A Loucura tem par!
Os acordes Hildur Guðnadóttir mantém-se como herança direta de uma sequela, que em modos não justificava a sua existência, mesmo que as solicitações salivavam que nem cães perante o sucesso do primeiro “Joker”, e assim pegamos nos feitos e nos efeitos desse Joaquin Phoenix vestido a rigor e com maquiagem circense. Alguns anos passaram desde o brutal e televisado assassínio de Murray Abraham (o apresentador de longa duração interpretado por Robert De Niro), Arthur Fleck encontra-se na prisão aguardando julgamento que poderá ditar, ora uma, a sua reabilitação num centro apropriado caso vir a ser provado das sua distorção mental, ou a cadeira elétrica cujo novo e promissor procurador público, Harvey Dent (Harry Lawtey), deseja com clareza.
Nessa demorada espera, Fleck revela-se constantemente num farrapo, numa sombra daquilo que era e que inspira ser, até que, uma misteriosa loira surge no seu caminho, também ela enclausurada, partilhando uma loucura transcendental para com este. Amor? Dirão alguns. O que acontece é que esta mesma mulher, Lee Quinzel (Lady Gaga), desperta esse Joker adormecido, ambos valsam pelo delírio coletivo, a destruição de um sistema e a construção de uma “montanha”. Um plano maior, que apenas Arthur “Joker” Fleck poderá concretizar.
O título, francês porventura, “Folie a Deux", invoca o síndrome de Lasègue-Falret, elaborado pelos psiquiatras franceses Charles Lasègue e Jules Falret (1816 - 1883 / 1824 – 1902), sobre essa loucura partilhada e sincronizada / transmitida entre duas figuras, e por essa sugestão somos confrontados no calor da dualidade, a de um romance propício e destrutivo até à ambígua esquizofrenia de Arthur Fleck, novamente com Phoenix emprestado ao sacrifício. Todd Phillips, agora virado “realizador à séria”, lançando as cartas scorseseanas na mesa, desliga-se das mimesis referenciais de “Taxi Driver” e de “The King of Comedy” que corria nos veias do anterior. É nos braços do musical que se contempla a sua maturidade, “New York New York”, outro Scorsese (e um bem esquecido … ou será ignorado?) à cabeça, e com o astrolábio apontado às estrelas da Hollywood clássica do género, devolve cruelmente ao musical o seu teor escapista.

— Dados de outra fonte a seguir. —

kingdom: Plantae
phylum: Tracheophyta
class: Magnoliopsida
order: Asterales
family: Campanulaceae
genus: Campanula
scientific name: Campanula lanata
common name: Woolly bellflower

Aqui, o escape tem perversidade mental, situa-se como estado interior das personagens, fantasias projetadas em mentes clausuradas e devaneios com o seu quê de violência anestesiada. A trupe “Looney Tunes” também entra na equação, outro efeito igualmente escapista que são aqueles desenhos animados que renegam as leis da física e da lógica, com personagens maleáveis, inquebráveis e de ferro para contrariar a fragilidade e a mortalidade do ser vivente. É dessa forma que “Folie a Deux" abre com um prólogo animado, e é desses códigos que Joker, não Fleck, se manifesta.

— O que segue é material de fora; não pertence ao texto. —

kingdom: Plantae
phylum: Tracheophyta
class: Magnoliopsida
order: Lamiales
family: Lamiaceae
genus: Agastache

E como havia feito no desconforto da prequela, Phillips solicita as ferramentas do universo super-herois para as capturar num “cinema adulto”. Novamente, é um caso de um Cavalo de Troia, personagens de comics enfiadas numa linguagem maturada, sóbria e de técnicas reconhecíveis aos novos clássicos com selo prestigioso. Mas o que mais desafia essa tendência super-heroica, é o seu anti-clímax alicerçado a uma sensação de consequência, a sua tremenda decepção interior em prometer montanhas e oferecer-nos somente colinas, subverter as nossas expectativas ou conformidades, e por sua vez, guiando no espelho na animação-referência, retirar a natureza indestrutível que o universo de super-herois assumiu quer na tela, quer no imaginário do novo espectador “de cine”. A morte é definitiva, cada ato carrega o seu peso.
Shyamalan havia feito algo idêntico em “Glass”, em estender a toalha para um terceiro ato frenético, parindo somente um contido e confinado conflito final, um autêntico anti-super-heroi. “Joker: Folie à Deux” é de igual registo, chega-nos como um cinema infiltrado, resultar em outra pária, talvez no prolongado das alegorias do populismo viscoso e desesperante - alimentado pelo sensacionalismo do espectáculo que os medias se converteram - na busca de agentes de caos que possam conduzir-nos a um “Novo Mundo”. Joker de Phoenix continua como esse 'messias' fabricável, mas no fundo é um miserável que procura a empatia do qual sempre lhe fora negado.